Some of the Newton police officers that were first responders to the mass-shooting scene at Sandy Hook Elementary School have finally spoken out to the media for the first time since the tragedy transpired on Dec. 14.
Police officer Michael McGowen spoke to The New York Times about his two-mile drive along with fellow officer William Chapman from the Newton police station to the elementary school.
McGowen said that they weren't fully prepared for what they were about to see with their own eyes, which has altered them forever.
"We drove as fast as we've ever driven," he said.
The police officers also stated that they heard Adam Lanza's gunshots going off as they headed inside the school. Upon entry inside the school, they noticed the motionless bodies of head teacher Dawn Hochsprung and school psychologist Mary Sherlach on the lobby floor.
At that time, Chapman continued to follow the sound of the gunfire.
"It was up so close, it sounded like it was coming from outside. So we were all looking around for someone to shoot back at," he explained.
With Lanza finally identified and deceased, the Newton policemen began trying to locate and save as many living children and adults as feasible.

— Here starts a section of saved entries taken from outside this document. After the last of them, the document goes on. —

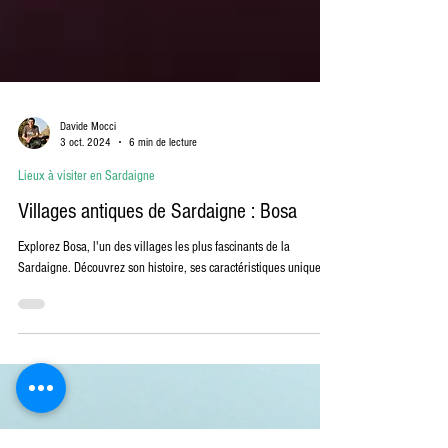
Davide Mocci
3 oct. 2024
6 min de lecture
Lieux à visiter en Sardaigne
Villages antiques de Sardaigne : Bosa
Explorez Bosa, l'un des villages les plus fascinants de la
Sardaigne. Découvrez son histoire, ses caractéristiques uniques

In one classroom, Chapman spotted a little girl with a slight pulse and picked her up in his arms and rapidly brought her to the ambulance, reassuring her repeatedly, "You're safe now. You're parents love you." Sadly, the little girl was said to have passed away shortly after.
Meanwhile, Officer Leonard Penna entered a classroom where Lanza had done a majority of his shooting spree. He found a girl by herself, who was covered in blood, but she was fortunately unharmed.
The Newton police officers also made the effort to assure that the survivors of the horrific ordeal didn't have to witness their slain classmates and teachers, as their bodies were removed from the premises as quickly as possible.